タイ代表は、6月10日にアウェイで行われたアジアカップ最終予選の第2節でトルクメニスタン代表に1-3で惨敗。これに先立ち行われた第1節ではホームで格下スリランカ代表に1-0で辛勝。内容も結果も伴わない苦しい試合が続いており、同予選で最大のライバルとなるトルクメニスタンに大敗したことで、タイの予選突破はかなり厳しい状況となっている。
批判が高まるなか、FATのチャンウィット・パラシービン副会長は記者会見で、「決断を急ぐつもりはない」と述べて、石井監督の解任を否定した。監督の進退については、予選終了を待って成績を総合的に判断した上で決定するとのことだ。
石井監督同様、U-23タイ代表の西ヶ谷監督についても解任の噂が堪えない。U-23タイ代表は西ヶ谷監督の就任後に5連敗を喫しており、ファンから解任を求める声が上がっている。西ヶ谷監督の去就についても、副会長は現時点で決めることはなく、年末に自国開催する東南アジア競技大会(SEA Games)の結果を待ってから判断するとしている。

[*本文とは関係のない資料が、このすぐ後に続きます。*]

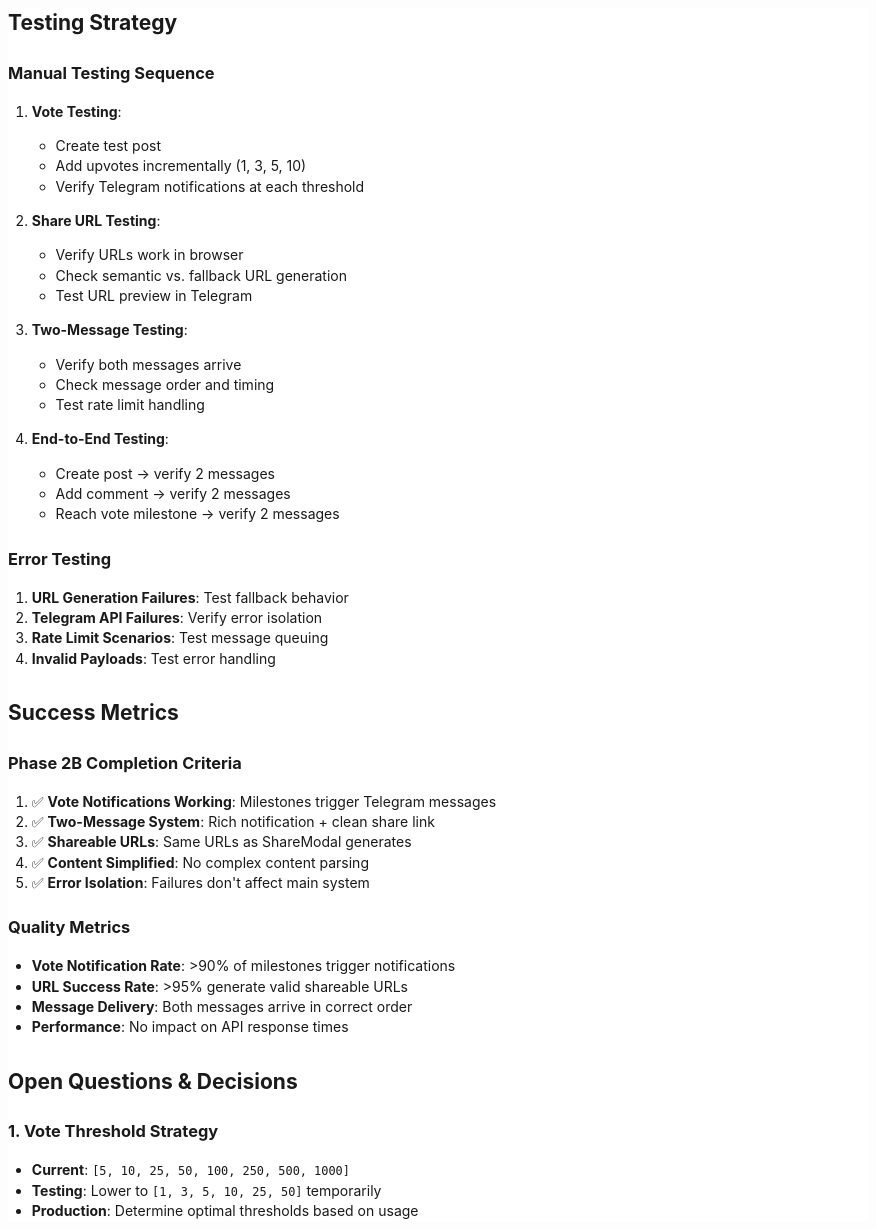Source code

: ## Testing Strategy

### **Manual Testing Sequence**
1. **Vote Testing**:
   - Create test post
   - Add upvotes incrementally (1, 3, 5, 10)
   - Verify Telegram notifications at each threshold
   
2. **Share URL Testing**:
   - Verify URLs work in browser
   - Check semantic vs. fallback URL generation
   - Test URL preview in Telegram
   
3. **Two-Message Testing**:
   - Verify both messages arrive
   - Check message order and timing
   - Test rate limit handling
   
4. **End-to-End Testing**:
   - Create post → verify 2 messages
   - Add comment → verify 2 messages  
   - Reach vote milestone → verify 2 messages

### **Error Testing**
1. **URL Generation Failures**: Test fallback behavior
2. **Telegram API Failures**: Verify error isolation
3. **Rate Limit Scenarios**: Test message queuing
4. **Invalid Payloads**: Test error handling

## Success Metrics

### **Phase 2B Completion Criteria**
1. ✅ **Vote Notifications Working**: Milestones trigger Telegram messages
2. ✅ **Two-Message System**: Rich notification + clean share link
3. ✅ **Shareable URLs**: Same URLs as ShareModal generates
4. ✅ **Content Simplified**: No complex content parsing
5. ✅ **Error Isolation**: Failures don't affect main system

### **Quality Metrics**
- **Vote Notification Rate**: >90% of milestones trigger notifications
- **URL Success Rate**: >95% generate valid shareable URLs
- **Message Delivery**: Both messages arrive in correct order
- **Performance**: No impact on API response times

## Open Questions & Decisions

### **1. Vote Threshold Strategy** 
- **Current**: `[5, 10, 25, 50, 100, 250, 500, 1000]`
- **Testing**: Lower to `[1, 3, 5, 10, 25, 50]` temporarily
- **Production**: Determine optimal thresholds based on usage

FATでは最近、かつてバーレーン代表やニュージーランド代表の監督を務めたアンソニー・ハドソン氏がテクニカルダイレクターに就任。ハドソン氏が間もなく解任される日本人監督の代役を務めるとの噂もあるが、地元メディア『Siam Sports』によると、副会長はこの噂も否定した。
ただし、タイ国内では、これまで日本人監督の招聘に最も影響力を持っていたFATのヌアンパン・ラムサム会長(通称マダム・パン)の求心力が急速に弱まっているとされる。このまま代表チームが低空飛行を続け、日本人監督を擁護する後ろ盾も失った場合、石井監督と西ヶ谷監督の解任は免れないと見られている。